:: Required work ::
An exact reproduction of the lines below, from the first through the one with "mouse_move(734, 190)", is the whole answer; pictures have no place in it.

:: Records provided ::
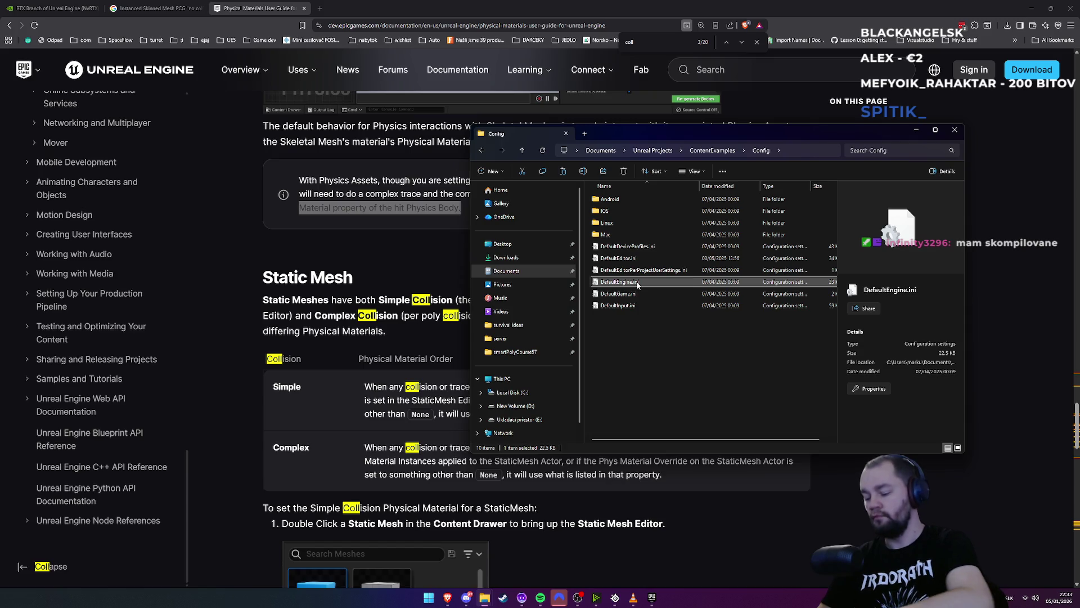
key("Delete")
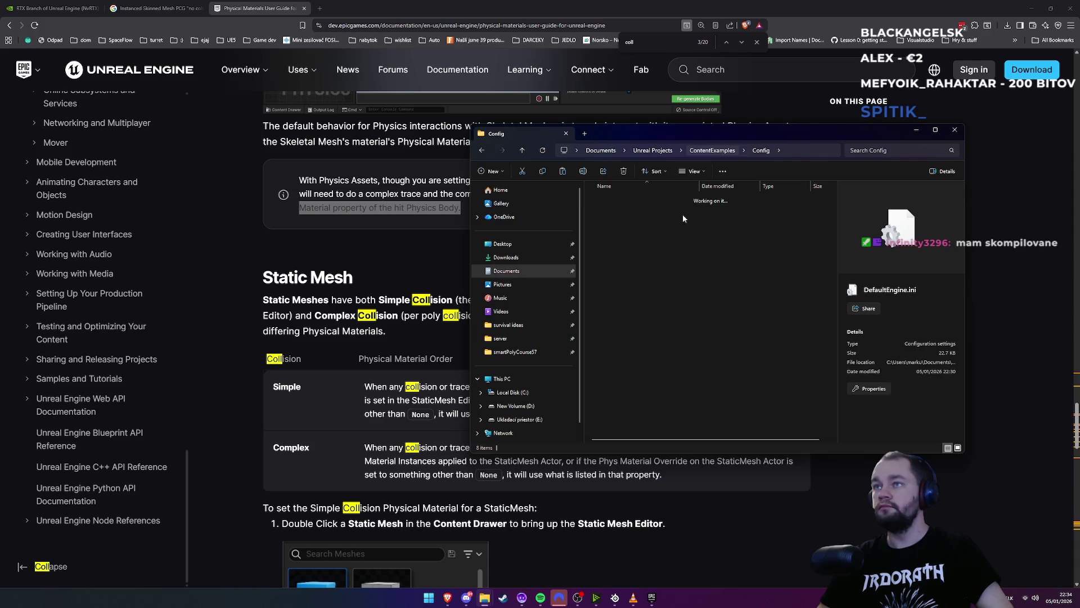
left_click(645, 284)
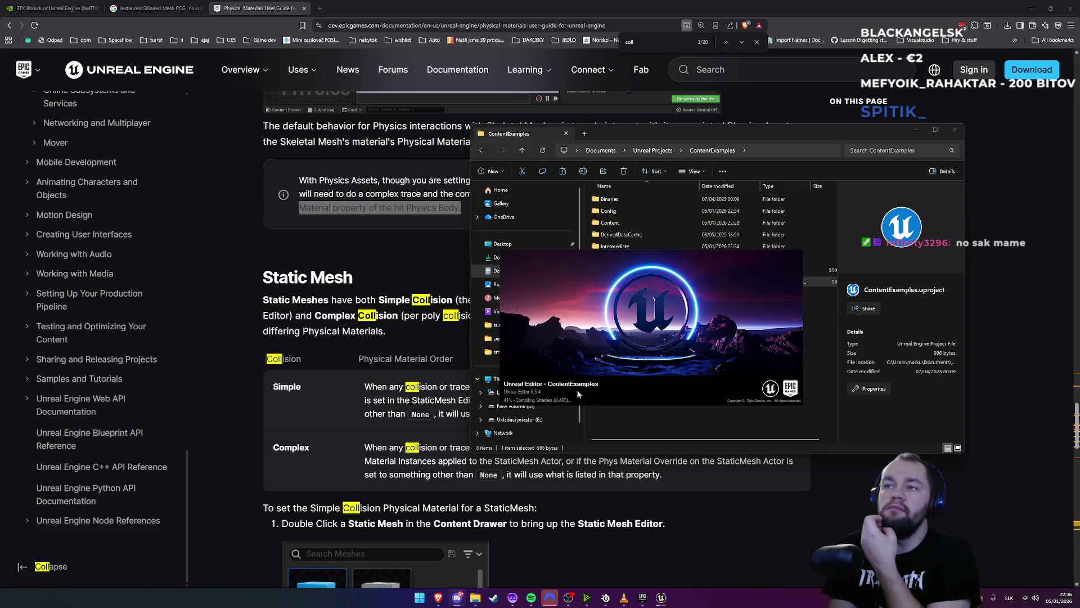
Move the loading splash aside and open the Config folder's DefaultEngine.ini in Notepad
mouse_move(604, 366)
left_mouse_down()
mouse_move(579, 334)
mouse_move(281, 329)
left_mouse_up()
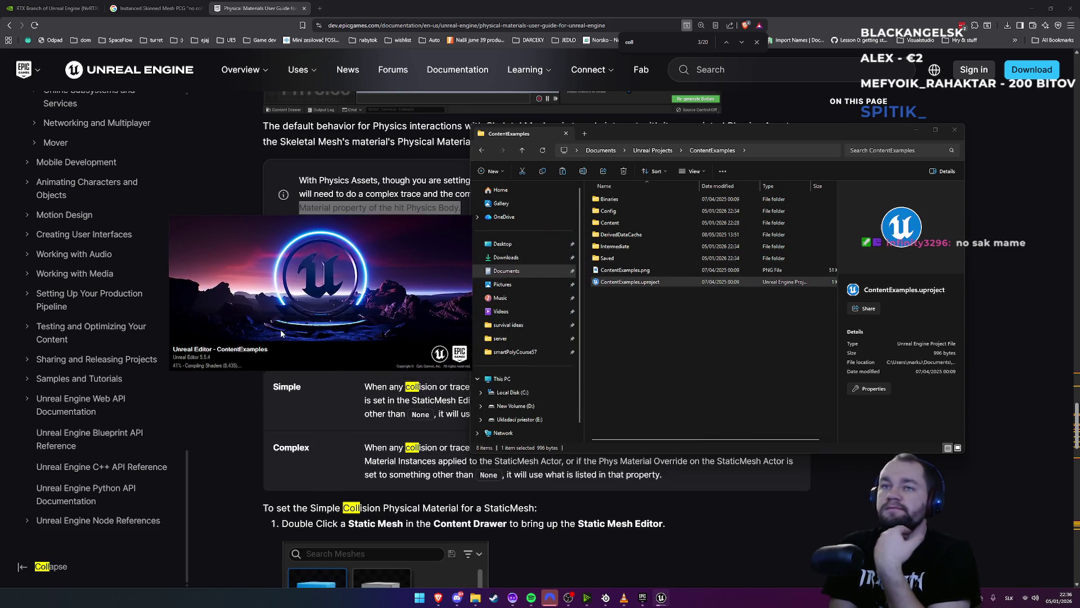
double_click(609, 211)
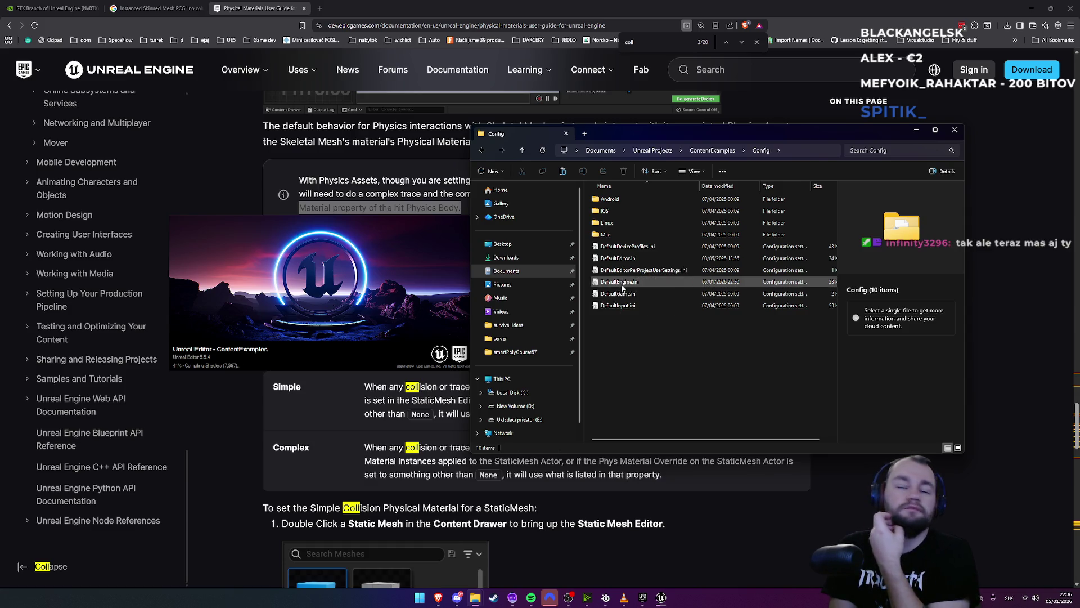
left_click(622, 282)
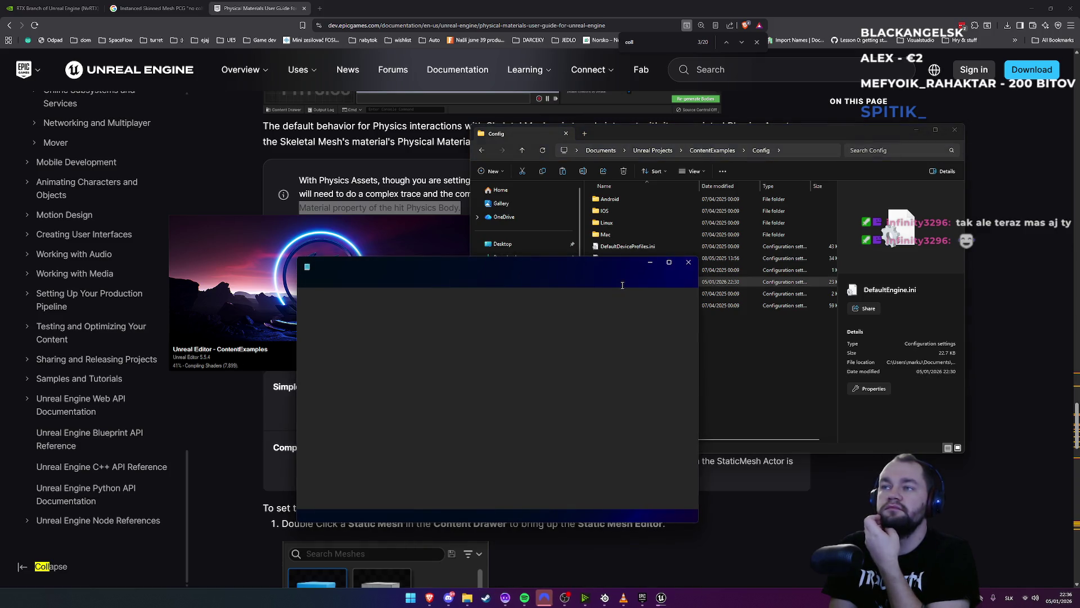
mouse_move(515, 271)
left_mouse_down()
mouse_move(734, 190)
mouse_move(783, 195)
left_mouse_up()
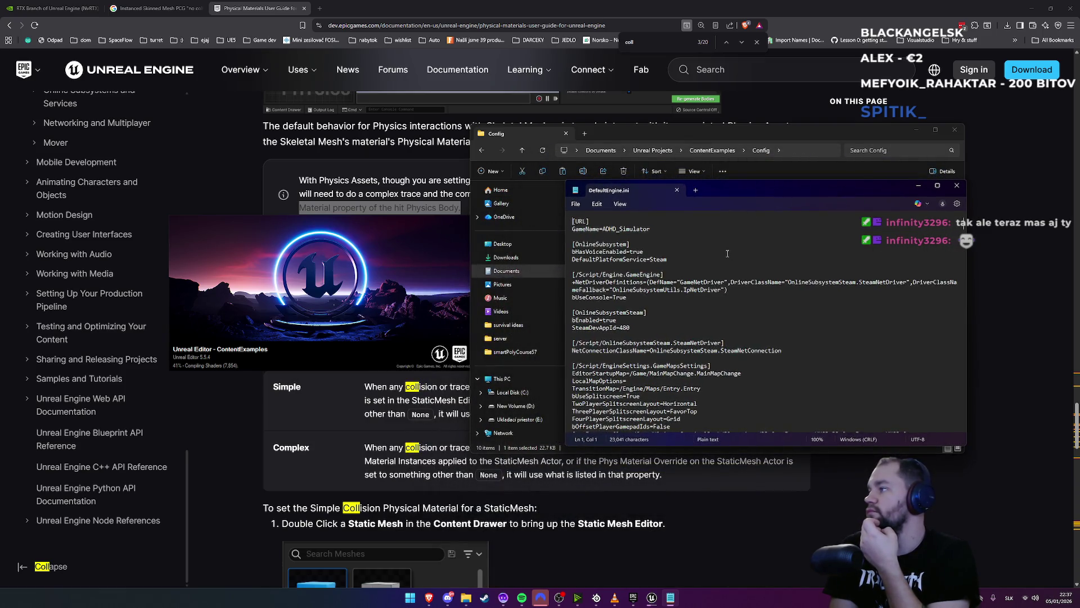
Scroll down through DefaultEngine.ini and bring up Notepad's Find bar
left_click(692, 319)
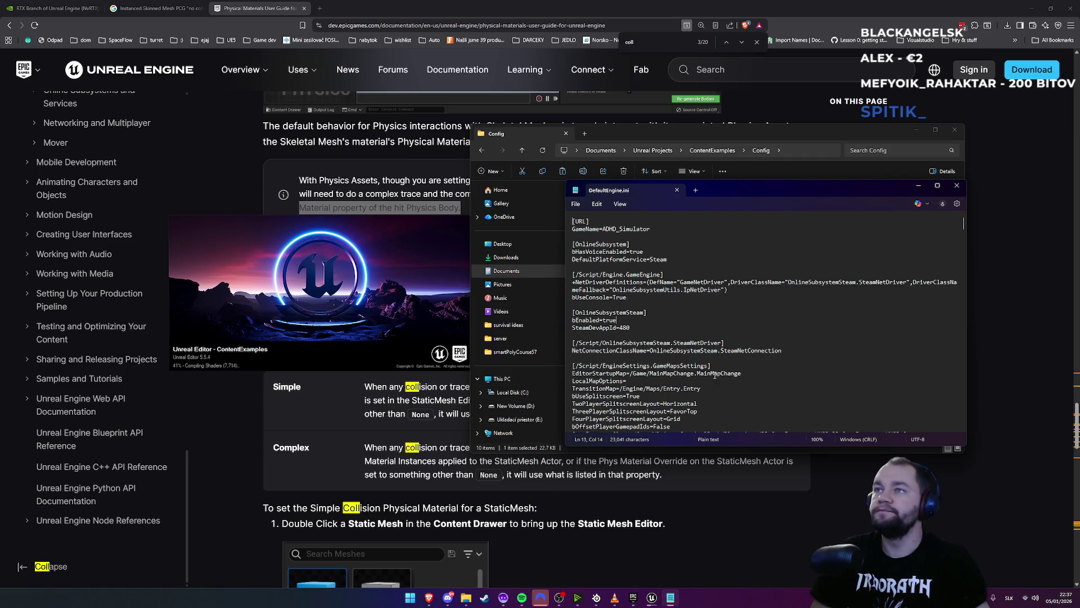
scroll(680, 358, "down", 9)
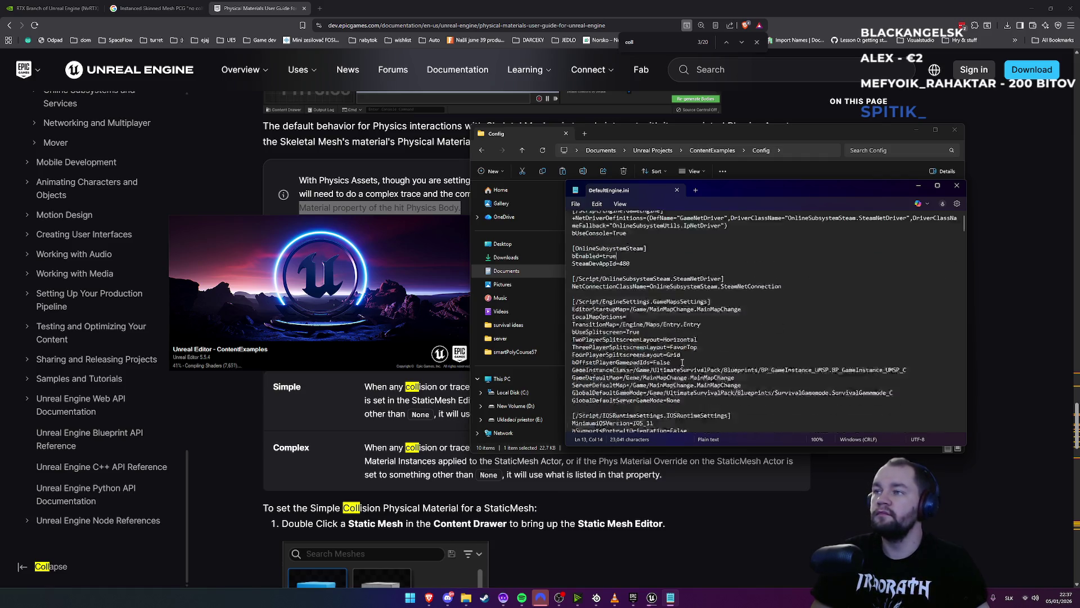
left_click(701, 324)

:: Response to the task ::
key("Delete")
left_click(645, 284)
Move the loading splash aside and open the Config folder's DefaultEngine.ini in Notepad
mouse_move(604, 366)
left_mouse_down()
mouse_move(579, 334)
mouse_move(281, 329)
left_mouse_up()
double_click(609, 211)
left_click(622, 282)
mouse_move(515, 271)
left_mouse_down()
mouse_move(734, 190)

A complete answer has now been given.